La biologie de la publication Nouvelles net, il a été signalé que les scientifiques américains pourraient créer des nanoparticules d'ADN et d'ARN, qui excluent certains gènes de cellules tumorales.
Les chercheurs ont mis au point des nanoparticules pour traiter le cancer
Un article sur les résultats d'une telle expérience publiée dans la revue Nature Nanotechnology. L'expérience a été menée par des représentants de l'Université de Harvard et de la société Alnylam Pharmaceuticals sous la direction de Daniel Anderson du MIT.
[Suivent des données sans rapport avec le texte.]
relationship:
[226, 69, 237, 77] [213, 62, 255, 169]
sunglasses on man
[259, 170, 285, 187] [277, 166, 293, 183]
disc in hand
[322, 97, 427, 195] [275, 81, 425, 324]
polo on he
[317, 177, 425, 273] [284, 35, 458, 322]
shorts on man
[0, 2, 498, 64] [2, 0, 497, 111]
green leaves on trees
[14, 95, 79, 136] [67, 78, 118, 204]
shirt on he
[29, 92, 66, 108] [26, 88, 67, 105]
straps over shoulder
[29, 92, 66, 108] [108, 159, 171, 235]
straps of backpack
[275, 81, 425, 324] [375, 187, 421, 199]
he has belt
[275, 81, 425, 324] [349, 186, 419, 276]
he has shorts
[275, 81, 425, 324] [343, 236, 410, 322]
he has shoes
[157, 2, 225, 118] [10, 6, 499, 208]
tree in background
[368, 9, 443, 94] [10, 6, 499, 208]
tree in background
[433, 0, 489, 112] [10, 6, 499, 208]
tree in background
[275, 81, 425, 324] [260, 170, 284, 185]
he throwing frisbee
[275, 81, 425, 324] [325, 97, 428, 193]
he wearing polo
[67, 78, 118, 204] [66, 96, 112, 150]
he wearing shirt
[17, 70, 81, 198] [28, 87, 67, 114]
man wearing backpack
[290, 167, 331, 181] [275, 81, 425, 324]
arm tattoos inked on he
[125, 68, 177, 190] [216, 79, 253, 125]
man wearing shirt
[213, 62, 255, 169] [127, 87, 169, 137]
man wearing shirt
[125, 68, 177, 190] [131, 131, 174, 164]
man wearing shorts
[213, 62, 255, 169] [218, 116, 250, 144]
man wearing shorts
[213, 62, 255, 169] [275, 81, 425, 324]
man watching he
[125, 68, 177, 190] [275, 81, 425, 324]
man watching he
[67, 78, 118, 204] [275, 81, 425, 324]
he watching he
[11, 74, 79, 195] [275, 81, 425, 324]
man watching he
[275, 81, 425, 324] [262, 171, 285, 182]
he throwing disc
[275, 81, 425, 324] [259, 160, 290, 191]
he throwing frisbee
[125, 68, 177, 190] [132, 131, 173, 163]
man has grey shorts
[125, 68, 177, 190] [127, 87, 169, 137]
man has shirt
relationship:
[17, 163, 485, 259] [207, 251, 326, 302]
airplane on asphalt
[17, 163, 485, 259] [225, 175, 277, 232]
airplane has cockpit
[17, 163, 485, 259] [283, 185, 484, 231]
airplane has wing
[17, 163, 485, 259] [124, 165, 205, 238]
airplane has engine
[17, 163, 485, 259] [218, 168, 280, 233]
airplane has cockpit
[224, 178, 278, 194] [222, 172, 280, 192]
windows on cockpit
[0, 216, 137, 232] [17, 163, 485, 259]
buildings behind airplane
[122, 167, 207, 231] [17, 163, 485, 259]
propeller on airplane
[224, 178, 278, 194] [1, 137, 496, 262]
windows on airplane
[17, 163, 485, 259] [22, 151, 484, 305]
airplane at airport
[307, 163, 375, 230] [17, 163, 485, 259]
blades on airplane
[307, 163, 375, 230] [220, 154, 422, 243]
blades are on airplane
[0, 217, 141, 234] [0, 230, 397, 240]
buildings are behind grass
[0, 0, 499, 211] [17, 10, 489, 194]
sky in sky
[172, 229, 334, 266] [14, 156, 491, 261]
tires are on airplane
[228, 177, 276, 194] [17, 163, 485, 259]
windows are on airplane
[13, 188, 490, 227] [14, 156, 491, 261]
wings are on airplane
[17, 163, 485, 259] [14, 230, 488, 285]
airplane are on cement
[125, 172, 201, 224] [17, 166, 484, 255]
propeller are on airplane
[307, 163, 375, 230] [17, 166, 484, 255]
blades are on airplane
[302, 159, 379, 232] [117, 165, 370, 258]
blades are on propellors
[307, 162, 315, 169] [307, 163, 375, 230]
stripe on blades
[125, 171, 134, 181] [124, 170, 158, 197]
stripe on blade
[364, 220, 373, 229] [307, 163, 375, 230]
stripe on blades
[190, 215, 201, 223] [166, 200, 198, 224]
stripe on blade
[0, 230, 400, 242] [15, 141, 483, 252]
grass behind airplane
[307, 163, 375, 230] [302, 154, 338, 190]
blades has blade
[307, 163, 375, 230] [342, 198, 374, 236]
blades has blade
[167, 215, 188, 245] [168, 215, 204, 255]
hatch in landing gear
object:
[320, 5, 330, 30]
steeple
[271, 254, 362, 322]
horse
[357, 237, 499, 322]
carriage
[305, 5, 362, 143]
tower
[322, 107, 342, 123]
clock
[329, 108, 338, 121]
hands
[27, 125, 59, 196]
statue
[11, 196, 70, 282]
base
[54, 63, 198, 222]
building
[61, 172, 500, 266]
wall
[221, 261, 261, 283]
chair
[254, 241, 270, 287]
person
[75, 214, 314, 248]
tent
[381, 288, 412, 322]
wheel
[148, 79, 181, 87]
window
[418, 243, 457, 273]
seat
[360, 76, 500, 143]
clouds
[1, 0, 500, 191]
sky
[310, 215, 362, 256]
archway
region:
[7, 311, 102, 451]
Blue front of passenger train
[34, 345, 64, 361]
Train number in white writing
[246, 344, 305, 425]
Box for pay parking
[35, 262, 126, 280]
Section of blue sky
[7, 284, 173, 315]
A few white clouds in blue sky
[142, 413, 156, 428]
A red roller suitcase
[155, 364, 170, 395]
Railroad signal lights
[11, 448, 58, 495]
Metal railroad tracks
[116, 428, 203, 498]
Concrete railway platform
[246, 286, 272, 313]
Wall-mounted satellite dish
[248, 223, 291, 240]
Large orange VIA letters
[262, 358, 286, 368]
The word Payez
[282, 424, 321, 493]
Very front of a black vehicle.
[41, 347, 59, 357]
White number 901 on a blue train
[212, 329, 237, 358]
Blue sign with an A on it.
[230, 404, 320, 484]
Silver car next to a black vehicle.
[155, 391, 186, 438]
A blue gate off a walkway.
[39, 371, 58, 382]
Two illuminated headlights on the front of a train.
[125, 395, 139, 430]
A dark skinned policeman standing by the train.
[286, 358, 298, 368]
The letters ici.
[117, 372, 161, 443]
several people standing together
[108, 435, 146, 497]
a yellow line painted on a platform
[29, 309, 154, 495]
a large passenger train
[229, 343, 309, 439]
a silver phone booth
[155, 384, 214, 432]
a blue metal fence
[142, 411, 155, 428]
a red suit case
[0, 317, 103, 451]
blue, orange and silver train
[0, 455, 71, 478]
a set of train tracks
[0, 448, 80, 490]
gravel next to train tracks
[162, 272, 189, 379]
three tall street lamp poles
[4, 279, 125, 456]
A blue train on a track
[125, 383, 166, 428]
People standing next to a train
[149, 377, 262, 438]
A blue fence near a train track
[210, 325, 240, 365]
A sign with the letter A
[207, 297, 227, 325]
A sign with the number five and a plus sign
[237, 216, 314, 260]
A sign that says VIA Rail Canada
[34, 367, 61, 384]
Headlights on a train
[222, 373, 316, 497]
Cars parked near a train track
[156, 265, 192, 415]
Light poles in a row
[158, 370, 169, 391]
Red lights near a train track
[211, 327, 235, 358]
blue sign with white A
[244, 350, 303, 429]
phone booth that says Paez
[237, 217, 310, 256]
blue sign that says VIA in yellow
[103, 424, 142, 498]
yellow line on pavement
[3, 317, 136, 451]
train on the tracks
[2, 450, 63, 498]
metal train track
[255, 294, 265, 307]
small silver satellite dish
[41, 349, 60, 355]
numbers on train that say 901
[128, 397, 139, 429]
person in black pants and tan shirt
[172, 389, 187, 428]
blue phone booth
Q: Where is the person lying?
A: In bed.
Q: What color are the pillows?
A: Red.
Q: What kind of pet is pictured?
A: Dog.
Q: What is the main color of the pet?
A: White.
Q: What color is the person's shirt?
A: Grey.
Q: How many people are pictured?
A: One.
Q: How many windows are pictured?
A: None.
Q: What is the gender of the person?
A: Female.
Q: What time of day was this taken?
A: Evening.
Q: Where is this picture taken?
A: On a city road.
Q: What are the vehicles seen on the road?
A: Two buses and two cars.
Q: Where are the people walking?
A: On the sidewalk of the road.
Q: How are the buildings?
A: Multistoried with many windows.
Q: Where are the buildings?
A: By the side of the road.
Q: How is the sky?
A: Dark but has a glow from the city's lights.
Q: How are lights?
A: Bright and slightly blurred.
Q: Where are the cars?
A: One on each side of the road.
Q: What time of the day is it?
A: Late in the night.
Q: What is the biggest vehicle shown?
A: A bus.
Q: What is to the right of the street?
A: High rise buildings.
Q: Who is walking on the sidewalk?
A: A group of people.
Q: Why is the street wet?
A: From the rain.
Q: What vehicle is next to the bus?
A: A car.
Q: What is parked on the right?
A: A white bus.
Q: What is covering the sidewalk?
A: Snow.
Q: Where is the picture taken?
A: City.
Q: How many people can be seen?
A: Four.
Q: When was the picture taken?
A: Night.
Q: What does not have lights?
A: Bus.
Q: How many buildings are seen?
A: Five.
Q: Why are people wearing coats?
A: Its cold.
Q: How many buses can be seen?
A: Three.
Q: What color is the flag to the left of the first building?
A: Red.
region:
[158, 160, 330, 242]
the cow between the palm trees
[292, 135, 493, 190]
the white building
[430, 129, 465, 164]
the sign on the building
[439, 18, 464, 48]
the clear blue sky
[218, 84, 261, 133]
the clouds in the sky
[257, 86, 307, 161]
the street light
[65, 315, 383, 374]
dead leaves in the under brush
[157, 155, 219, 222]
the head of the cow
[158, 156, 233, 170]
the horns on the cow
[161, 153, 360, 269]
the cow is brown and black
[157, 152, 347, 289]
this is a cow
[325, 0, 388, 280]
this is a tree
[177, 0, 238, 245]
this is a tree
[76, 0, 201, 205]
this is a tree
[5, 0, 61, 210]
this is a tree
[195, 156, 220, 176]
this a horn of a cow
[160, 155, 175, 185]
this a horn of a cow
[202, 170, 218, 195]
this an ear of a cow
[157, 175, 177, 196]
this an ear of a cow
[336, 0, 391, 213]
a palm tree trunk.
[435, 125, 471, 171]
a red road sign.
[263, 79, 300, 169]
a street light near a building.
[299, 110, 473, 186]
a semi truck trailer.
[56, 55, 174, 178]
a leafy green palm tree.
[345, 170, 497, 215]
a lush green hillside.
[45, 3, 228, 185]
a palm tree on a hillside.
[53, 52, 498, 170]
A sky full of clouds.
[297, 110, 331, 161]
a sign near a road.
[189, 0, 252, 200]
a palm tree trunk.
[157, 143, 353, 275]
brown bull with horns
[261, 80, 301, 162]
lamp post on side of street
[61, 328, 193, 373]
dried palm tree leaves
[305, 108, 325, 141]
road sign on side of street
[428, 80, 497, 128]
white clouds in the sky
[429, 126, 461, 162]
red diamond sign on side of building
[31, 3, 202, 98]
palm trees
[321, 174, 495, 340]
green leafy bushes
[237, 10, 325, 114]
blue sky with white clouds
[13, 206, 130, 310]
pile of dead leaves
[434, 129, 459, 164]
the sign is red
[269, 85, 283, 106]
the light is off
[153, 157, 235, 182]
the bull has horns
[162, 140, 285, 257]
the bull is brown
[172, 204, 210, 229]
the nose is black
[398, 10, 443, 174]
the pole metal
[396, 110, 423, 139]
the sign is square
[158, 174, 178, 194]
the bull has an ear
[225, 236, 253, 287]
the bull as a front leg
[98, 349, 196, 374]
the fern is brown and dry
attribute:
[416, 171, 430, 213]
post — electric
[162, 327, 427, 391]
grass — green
En particulier, les chercheurs ont mis au point une technique basée sur le phénomène d'interférence d'ARN, comme il est connu, l'un des processus naturels de régulation de l'expression génique. Quel est le processus? - L'enzyme coupe les molécules d'ARN dans de très petits fragments d'une longueur allant jusqu'à 25 nucléotides, et puis ces fragments sont inclus dans le complexe protéique est impliqué dans le processus de blessure de l'ARN messager. Cela se traduit par la suppression de l'expression du gène. Et les expériences scientifiques convaincus que si vous désactivez certains gènes de cellules cancéreuses, il est possible d'arrêter l'augmentation du cancer.
Pour être en mesure de livrer des petits ARN interférents dans les cellules d'une tumeur les auteurs de l'expérience ont fait usage d'une procédure spéciale par laquelle ils ont recueilli un tétraèdre de molécules d'ADN à chaîne courte. Chaque bord de la pharmacie tétraèdre fixé molécule d'ARN, et ensuite fixé à des particules de trois molécules d'acide folique à se lier à de nombreux récepteurs folates présents dans diverses tumeurs.
Médecins ont mené leur recherche sur les souris implantées avec des tumeurs humaines. En conséquence, on a trouvé que la demi-vie dans la circulation sanguine de nanoparticules est égal à 24, 2 minutes, ce qui était suffisant pour qu'ils aient le temps d'atteindre la tumeur.
Selon Anderson, Daniel, si petit ARN interférent essaient d'entrer dans la circulation sanguine, juste après 6 minutes, il sera impossible de les détecter. Dans ce cas, les nanoparticules peuvent être essayant de prolonger le temps de circulation des molécules d'ARN dans le sang.
De plus, pendant les essais, les scientifiques ont montré que les a créés, les nanoparticules accumuler dans le milieu de la tumeur, ce qui réduit l'expression des gènes des cellules cancéreuses, plus encore que de 50%. En réalité, les scientifiques peuvent développer des nanoparticules qui excluent les gènes qui sont responsables de la prolifération des tumeurs.